In Preston at the intersection of Colonel Ledyard Highway and Spicer Hill Rd is Bill Gurdon's Store (NRHP). The store was built in 1818 and was located on an important cross road for the stage coaches. The store maintains its 19th century look and is the best preserved of its type in Connecticut. The store carried manufactured goods, seeds, tools, prepared foods, cloth and other sundries farming people would need.





Having left home in the morning without anything to eat and being after 4 pm, I came to the intersection of Mathewson Mill Rd and Norwich Westerly Rd. The light was red which gave me a chance to glance over to the right to see Jimmies. Light turns green and I make a U Turn and stop. I was thinking Ice Cream but then I saw a Bleu Cheese and Bacon Hotdog, which I ordered. Paid and went to sit down at the picnic tables to watch the girls softball teams arrive for a late afternoon ice cream after a game. My meal arrives and I discover they made me a Bleu and Bacon Grilled Cheese. No wonder why the bill was so much. Well I have to say this was one of the best sandwiches I have ever had and will be sure to try making one at home. Highly recommend a stop here if you are in the area.





As I left Jimmies my Android phone was playing the Moody Blues - "I know you are out there", which made me feel my brother-in-law John was with me along for the ride. John passed away a few years back and the Moody Blues was one of his favorite bands. Miss the guy for sure.

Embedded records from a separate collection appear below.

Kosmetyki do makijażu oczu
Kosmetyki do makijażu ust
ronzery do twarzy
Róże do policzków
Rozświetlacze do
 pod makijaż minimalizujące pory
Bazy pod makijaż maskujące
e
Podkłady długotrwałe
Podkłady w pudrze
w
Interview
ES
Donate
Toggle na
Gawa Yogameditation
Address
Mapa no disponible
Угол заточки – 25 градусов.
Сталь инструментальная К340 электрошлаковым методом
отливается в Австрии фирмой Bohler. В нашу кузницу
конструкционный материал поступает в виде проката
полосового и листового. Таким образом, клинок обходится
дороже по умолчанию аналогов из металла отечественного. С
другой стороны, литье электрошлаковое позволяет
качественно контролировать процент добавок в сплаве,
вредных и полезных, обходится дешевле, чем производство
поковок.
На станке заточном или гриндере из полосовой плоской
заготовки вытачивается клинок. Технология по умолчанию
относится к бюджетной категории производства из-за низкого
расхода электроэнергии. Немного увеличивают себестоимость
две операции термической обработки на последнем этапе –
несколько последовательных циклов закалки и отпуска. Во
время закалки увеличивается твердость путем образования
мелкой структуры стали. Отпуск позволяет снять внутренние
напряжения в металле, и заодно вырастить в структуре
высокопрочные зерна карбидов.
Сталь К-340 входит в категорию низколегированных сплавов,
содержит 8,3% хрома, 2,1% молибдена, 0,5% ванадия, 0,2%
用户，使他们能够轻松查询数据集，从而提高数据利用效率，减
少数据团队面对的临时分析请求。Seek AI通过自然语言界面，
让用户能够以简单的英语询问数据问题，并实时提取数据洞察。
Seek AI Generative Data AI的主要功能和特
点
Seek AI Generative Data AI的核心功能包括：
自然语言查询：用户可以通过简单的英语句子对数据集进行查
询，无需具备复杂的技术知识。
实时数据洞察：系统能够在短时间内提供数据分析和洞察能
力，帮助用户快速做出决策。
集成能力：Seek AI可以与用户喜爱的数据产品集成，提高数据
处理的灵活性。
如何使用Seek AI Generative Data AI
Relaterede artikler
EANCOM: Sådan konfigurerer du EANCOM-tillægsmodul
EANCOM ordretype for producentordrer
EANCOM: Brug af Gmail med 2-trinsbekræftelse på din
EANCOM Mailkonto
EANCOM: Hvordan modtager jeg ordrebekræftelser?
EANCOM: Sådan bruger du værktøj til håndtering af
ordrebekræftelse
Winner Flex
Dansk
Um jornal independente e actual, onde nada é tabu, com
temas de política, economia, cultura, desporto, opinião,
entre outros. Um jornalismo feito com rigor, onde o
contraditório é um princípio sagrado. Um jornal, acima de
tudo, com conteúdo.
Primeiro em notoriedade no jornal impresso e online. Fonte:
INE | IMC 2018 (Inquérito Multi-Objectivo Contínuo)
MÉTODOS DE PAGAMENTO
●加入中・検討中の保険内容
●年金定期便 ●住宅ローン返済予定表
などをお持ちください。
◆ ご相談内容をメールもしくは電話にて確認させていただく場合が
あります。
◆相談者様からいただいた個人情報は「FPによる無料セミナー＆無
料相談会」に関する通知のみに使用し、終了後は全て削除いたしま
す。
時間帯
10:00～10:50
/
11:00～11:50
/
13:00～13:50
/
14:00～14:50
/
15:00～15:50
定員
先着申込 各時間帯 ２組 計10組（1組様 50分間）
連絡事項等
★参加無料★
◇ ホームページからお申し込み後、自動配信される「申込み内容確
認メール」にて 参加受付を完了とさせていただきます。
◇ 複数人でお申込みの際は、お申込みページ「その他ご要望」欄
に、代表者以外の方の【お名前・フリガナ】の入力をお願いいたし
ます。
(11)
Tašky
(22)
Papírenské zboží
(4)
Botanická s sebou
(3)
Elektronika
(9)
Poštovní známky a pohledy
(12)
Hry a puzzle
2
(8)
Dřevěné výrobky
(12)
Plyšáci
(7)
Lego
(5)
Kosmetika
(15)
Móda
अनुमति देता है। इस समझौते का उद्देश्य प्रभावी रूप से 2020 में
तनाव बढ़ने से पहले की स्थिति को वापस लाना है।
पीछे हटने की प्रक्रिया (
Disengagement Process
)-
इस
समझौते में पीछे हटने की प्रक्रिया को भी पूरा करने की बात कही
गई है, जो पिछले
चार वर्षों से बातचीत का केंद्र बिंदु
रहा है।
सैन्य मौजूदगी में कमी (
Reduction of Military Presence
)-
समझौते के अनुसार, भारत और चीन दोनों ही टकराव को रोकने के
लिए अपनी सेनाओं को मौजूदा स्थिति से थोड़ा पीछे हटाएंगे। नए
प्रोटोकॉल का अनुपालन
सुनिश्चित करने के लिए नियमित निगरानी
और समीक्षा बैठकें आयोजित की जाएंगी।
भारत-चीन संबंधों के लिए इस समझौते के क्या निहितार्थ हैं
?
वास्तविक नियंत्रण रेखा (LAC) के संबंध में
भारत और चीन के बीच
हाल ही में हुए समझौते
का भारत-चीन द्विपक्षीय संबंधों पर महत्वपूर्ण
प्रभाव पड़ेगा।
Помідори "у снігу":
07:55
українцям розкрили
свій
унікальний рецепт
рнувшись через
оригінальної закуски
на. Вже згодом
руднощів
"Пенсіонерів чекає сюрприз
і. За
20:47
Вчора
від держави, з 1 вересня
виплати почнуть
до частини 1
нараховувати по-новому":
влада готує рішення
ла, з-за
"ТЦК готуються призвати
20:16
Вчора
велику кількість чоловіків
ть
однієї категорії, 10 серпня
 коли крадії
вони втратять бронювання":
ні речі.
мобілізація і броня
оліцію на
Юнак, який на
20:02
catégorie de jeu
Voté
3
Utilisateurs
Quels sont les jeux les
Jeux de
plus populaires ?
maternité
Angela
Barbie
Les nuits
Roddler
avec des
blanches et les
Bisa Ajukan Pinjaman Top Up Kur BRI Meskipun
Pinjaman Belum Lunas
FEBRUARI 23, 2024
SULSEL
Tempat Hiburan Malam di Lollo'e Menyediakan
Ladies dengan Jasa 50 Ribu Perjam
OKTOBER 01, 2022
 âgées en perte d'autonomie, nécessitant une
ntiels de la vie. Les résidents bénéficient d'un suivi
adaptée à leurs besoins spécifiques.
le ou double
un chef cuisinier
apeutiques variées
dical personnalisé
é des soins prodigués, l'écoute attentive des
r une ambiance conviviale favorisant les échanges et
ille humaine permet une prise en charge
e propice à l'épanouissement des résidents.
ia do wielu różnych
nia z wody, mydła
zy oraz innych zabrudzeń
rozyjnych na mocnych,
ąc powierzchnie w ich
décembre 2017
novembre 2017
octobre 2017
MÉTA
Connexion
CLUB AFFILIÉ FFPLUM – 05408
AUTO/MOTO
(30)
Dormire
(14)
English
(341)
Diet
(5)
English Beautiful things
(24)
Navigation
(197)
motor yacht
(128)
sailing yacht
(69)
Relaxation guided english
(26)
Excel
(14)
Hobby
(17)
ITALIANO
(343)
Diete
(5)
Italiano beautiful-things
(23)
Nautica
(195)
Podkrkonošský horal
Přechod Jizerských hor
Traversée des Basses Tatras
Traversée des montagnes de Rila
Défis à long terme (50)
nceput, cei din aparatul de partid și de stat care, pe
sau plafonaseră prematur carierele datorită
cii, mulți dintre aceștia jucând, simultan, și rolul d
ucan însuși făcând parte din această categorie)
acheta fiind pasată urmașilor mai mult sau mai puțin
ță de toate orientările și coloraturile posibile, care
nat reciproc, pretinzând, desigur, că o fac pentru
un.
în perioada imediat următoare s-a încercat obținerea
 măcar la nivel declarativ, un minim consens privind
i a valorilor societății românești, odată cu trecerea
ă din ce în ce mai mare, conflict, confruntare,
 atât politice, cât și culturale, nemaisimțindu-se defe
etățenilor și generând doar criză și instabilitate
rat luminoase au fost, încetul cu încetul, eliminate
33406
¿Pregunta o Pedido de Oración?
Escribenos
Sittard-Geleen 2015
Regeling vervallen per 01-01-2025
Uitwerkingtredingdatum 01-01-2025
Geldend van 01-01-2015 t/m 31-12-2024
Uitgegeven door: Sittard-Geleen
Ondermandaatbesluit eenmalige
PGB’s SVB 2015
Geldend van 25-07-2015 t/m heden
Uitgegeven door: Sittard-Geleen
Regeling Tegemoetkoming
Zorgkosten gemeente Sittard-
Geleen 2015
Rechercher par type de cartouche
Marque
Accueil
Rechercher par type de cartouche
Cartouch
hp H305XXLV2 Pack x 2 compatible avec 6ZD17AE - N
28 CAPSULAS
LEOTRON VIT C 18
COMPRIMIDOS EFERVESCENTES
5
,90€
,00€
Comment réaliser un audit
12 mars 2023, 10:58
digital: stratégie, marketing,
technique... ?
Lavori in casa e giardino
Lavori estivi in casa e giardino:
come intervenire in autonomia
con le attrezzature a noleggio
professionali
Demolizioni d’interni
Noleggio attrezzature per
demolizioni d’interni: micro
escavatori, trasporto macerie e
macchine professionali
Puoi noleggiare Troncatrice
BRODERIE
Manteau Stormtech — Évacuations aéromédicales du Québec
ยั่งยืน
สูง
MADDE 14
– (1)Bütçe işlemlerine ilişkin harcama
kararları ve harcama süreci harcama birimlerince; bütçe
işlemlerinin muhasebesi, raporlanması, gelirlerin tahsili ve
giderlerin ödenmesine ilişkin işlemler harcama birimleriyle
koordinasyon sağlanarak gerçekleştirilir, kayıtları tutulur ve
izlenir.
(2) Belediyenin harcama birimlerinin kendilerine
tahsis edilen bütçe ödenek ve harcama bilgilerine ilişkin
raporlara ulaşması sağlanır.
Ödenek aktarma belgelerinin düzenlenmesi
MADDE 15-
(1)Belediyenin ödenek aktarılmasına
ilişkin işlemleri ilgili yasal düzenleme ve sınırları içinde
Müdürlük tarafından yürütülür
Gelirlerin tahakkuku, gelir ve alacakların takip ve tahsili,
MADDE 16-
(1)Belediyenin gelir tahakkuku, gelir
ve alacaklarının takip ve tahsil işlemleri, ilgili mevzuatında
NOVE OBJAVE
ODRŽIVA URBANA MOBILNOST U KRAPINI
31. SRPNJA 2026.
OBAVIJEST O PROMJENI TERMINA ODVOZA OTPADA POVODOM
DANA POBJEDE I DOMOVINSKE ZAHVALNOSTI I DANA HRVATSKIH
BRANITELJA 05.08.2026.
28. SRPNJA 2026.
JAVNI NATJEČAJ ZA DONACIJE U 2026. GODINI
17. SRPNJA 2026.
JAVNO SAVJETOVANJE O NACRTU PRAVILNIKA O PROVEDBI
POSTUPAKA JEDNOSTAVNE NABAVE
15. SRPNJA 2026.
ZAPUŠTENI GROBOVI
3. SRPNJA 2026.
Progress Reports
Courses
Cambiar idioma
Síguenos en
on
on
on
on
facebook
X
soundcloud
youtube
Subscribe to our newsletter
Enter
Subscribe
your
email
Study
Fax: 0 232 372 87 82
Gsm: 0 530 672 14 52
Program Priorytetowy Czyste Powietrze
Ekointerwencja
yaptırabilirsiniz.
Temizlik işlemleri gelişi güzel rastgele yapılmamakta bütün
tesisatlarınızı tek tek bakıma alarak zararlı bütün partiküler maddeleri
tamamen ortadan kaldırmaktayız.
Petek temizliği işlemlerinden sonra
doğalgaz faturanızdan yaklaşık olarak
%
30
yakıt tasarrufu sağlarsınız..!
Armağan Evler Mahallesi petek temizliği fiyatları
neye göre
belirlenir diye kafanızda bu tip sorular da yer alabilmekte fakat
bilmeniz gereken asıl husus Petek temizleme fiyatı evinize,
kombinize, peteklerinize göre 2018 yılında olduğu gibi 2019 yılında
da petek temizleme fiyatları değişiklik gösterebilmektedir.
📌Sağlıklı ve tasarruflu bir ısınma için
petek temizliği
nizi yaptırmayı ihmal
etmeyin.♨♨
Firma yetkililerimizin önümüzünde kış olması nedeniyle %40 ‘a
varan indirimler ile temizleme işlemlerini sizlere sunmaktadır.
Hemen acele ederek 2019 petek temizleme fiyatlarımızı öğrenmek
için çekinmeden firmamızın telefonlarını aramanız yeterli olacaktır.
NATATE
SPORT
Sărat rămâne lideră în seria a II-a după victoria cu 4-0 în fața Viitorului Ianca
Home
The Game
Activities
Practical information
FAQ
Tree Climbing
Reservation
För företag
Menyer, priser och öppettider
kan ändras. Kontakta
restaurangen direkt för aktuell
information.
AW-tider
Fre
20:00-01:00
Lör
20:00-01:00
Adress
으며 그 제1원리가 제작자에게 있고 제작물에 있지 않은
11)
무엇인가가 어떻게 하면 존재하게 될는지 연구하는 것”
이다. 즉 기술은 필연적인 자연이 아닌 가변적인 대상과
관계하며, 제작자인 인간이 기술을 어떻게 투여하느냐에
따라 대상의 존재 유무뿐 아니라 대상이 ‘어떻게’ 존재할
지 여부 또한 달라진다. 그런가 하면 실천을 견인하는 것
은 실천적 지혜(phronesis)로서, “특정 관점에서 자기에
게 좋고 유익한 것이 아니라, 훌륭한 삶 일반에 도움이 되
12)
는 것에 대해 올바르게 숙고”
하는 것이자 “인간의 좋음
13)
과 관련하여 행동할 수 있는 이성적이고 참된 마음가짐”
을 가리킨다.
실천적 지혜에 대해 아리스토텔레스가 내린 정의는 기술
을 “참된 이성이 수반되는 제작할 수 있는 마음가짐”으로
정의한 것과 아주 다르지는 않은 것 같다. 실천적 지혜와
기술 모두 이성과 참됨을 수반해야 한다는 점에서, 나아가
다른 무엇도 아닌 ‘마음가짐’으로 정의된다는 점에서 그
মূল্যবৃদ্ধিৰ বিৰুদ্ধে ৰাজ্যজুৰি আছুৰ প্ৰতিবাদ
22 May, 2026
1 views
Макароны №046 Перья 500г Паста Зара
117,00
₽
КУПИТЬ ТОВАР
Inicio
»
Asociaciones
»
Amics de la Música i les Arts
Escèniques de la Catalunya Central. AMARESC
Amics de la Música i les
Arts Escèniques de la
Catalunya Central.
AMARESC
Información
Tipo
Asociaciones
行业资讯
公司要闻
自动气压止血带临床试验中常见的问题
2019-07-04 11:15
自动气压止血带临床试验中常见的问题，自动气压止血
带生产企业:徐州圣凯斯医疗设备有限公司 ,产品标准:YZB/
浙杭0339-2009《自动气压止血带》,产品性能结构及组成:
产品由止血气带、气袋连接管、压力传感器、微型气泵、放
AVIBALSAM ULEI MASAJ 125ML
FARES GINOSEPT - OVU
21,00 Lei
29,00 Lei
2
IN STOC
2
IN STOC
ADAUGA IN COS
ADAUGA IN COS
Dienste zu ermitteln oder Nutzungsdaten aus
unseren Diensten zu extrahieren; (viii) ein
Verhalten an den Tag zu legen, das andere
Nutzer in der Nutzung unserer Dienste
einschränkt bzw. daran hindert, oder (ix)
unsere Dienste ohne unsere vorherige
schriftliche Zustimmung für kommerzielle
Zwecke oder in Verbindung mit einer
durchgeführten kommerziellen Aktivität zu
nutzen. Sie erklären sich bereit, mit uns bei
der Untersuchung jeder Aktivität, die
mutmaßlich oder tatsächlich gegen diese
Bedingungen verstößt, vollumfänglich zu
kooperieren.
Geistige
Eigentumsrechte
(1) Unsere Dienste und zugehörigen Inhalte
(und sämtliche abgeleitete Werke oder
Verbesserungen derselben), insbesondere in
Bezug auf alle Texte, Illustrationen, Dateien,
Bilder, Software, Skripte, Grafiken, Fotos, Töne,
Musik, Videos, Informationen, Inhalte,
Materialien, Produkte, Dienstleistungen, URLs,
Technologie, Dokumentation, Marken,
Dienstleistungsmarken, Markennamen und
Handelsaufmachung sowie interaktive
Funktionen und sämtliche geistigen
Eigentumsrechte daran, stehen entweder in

Traveling north via Branch Hill Rd hanging a right on CT 165 to Glasgo Rd for the Kinne Cemetery (NRHP), brought me to a dead end where the cemetery was suppose to be however it appeared to enter some private property so this was a bust. As I turned around, rather than heading back to the main road went the opposite direction to see if the cemetery was along this road. Instead found the Glasgo Dam that is being updated and rebuilt, it is 146 years old after all.



Quick stop in Voluntown for the V.



Headed north and east into Rhode Island for the E in Exeter.



All of the previous Grand Tour stops have been for Teamstrange. This spot is one of the specific locations for the GLMC Americana Extreme Tour.



One more post office in East Greenwich for Teamstrange.



And the fire station in East Greenwich, a general place to Americana Extreme. The general locations for this tour are state and national parks, schools, fire departments, dinosaurs, train stations, motorcycle shops and Diners / Drive Ins.



The last stop of the day is the Chapel by the Sea in Warwick RI. A specific spot for Americana Tour. This is right on the Providence River and a very scenic place. The chapel is used for a lot of weddings. When I pulled up the road was filled with water from the heavy rains we have been having and I pulled further into the driveway so I wouldn't be standing in ankle deep water while trying to capture the bike, flag and chapel. A lady came out and said feel free to pull in as far as you need. I assume she was the owner of the property and quite pleasant. Nice way to end the day for stops.



With 37 miles to go, made my way to I-295 to 146 to get home the faster. Pulled in right around 7;30pm, grabbed a Rolling Rock, put my feet up, feeling quite satisfied with the day's captures. Just over 200 miles for the day, on some great roads in Connecticut that I have not been on before.